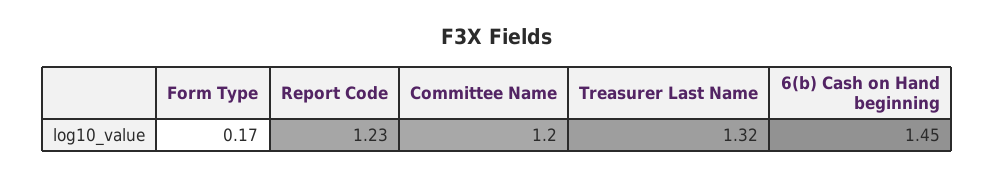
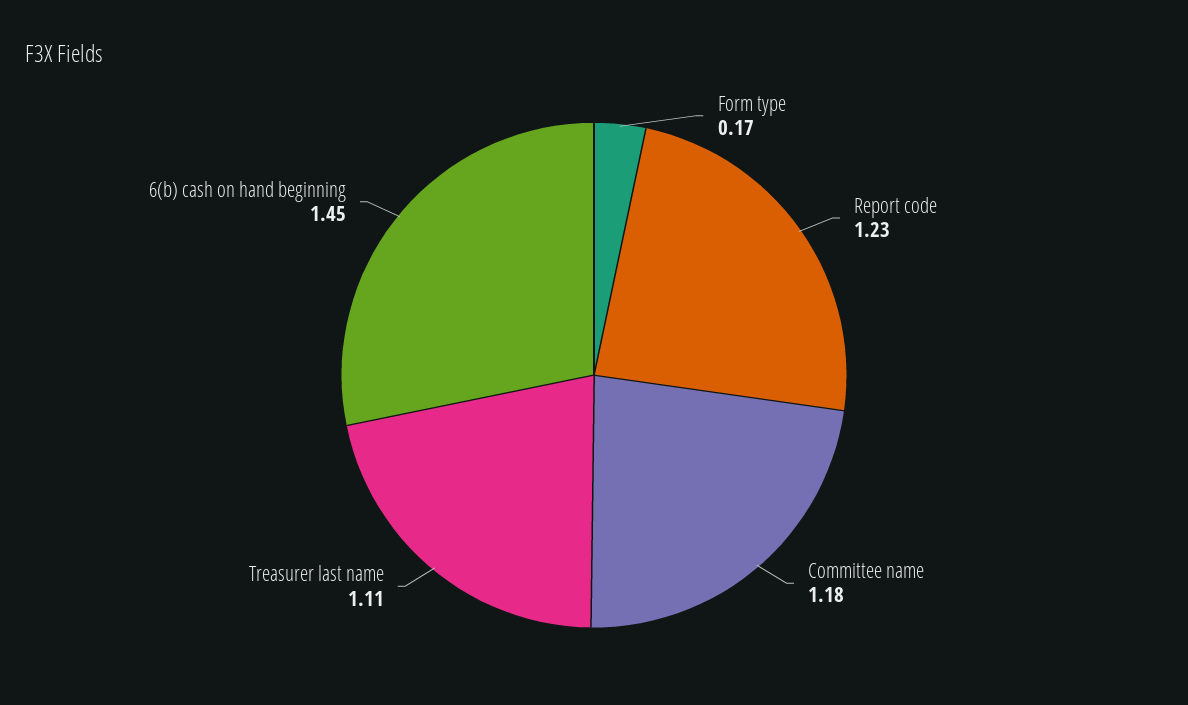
Committee Name: 1.2 -> 1.18
Treasurer Last Name: 1.32 -> 1.11

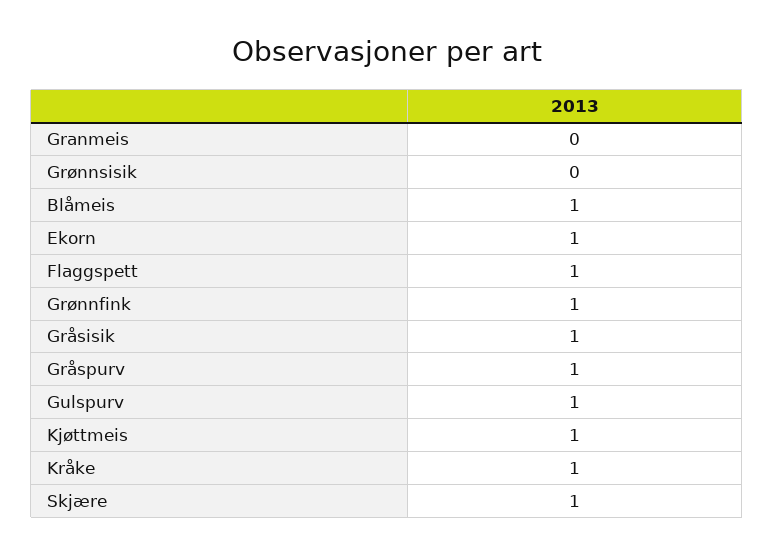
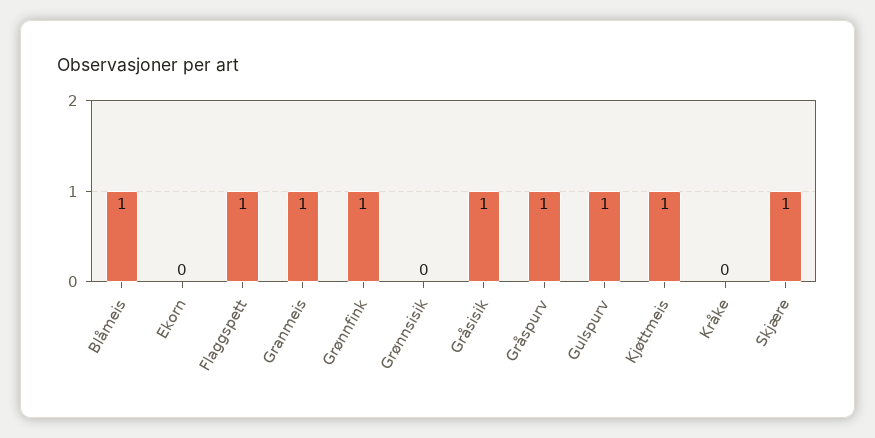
Granmeis: 0 -> 1
Ekorn: 1 -> 0
Kråke: 1 -> 0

[Your task] Omit the pictures, then quote the rest of the material above exactly.

[Answer below]
Committee Name: 1.2 -> 1.18
Treasurer Last Name: 1.32 -> 1.11

Granmeis: 0 -> 1
Ekorn: 1 -> 0
Kråke: 1 -> 0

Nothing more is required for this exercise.